Last month, we won a crucial victory for economic freedom when a federal court struck down Kentucky’s licensing law for moving companies. That law said that if you wanted to run a moving business, you first had to get a license—but when you applied for a license, you had to first notify the state’s existing moving companies and give them the chance to object. If an objection was filed, you were required to attend a hearing (often requiring you to hire a lawyer) and prove to a group of bureaucrats that existing moving services were “inadequate” and that your new moving company would satisfy the “present or future public convenience and necessity.” What these terms meant, nobody really knew—in fact, the government admitted that there were “no objective criteria” defining these phrases. But, of course, what this law really did was create a “Competitor’s Veto,” by which existing moving companies were allowed to block their own potential competition from entering the industry.
Our case proved that in the five years before we filed our case, there were 39 applications for new moving licenses, of which 19 were protested by one or more existing companies—for a total of 114 “protests.” Of those protests, none even alleged, let alone proved, that the applicant was unqualified or dishonest. Instead, every objection did so simply because a new moving company would compete against them. Most applicants, understandably, chose to abandon their applications if a protest was filed, rather than go through the expensive and futile effort of attending the hearing. After all, since 2007, the state’s Motor Carriers Division had rejected every applicant who tried going through a hearing.
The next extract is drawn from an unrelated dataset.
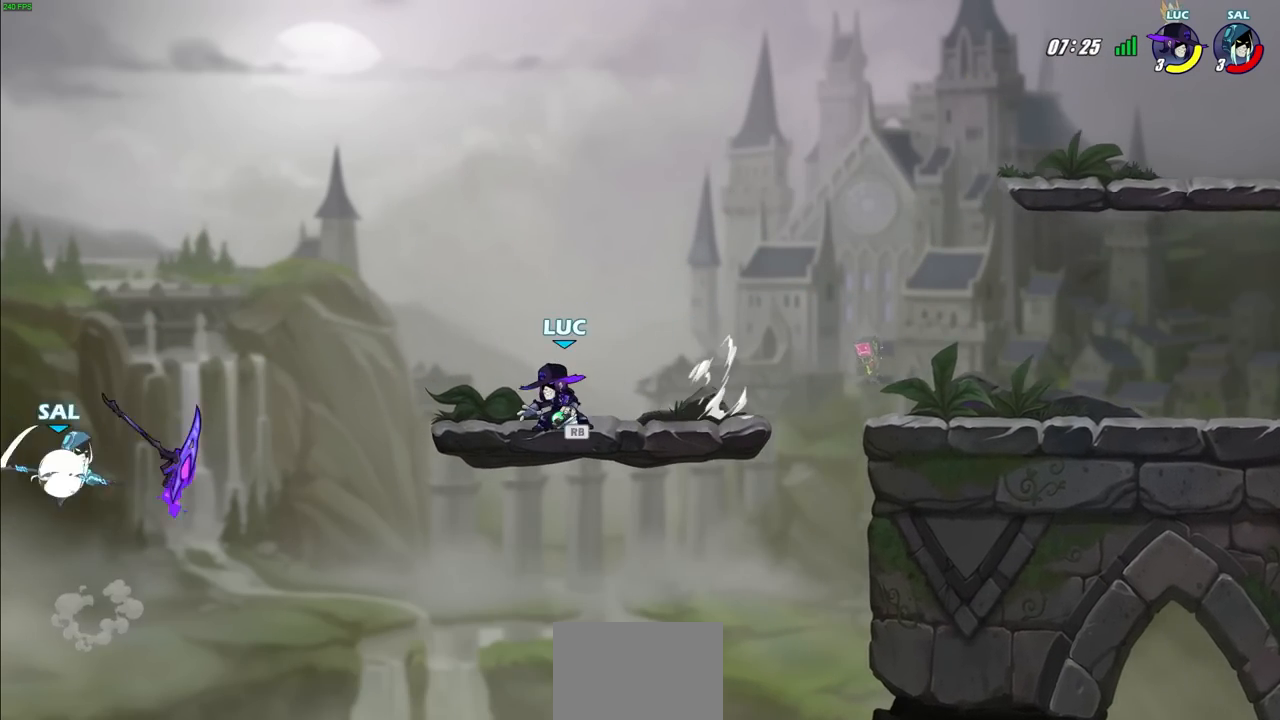
{"buttons": [], "left_stick": "center", "right_stick": "center", "events": [[50, "left_stick", "right"], [67, "R1", "up"], [317, "left_stick", "left"], [333, "CIRCLE", "down"], [400, "CIRCLE", "up"], [417, "left_stick", "center"]]}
In one case, an applicant who had worked as a mover for more than 30 years for his father’s company, was denied a license to run his own business, because the government said that existing moving services were “adequate.” And even more telling, whenever an applicant sought permission to buy a license from someone who already had one, nobody ever objected, and such applications were always granted—even if the applicant had just recently been denied a new license!
The judge found that this law had nothing to do with protecting the public health and safety. On the contrary, the government was simply “providing an umbrella of protection for preferred private businesses while blocking others from competing, even if they satisfy all other regulatory requirements.” The law was existed solely to “protect[] existing moving companies—regardless of their quality of service—against potential competition.” It was therefore unconstitutional.
Now the Kentucky legislature is taking steps to repeal this senseless and unconstitutional requirement. Today, it passed SB 23, a bill to repeal the unconstitutional requirement and replace it with a rule that grants a license to “any qualified applicant” who has the required insurance and operates safely. That bill has now been sent on to Governor Beshear for his signature.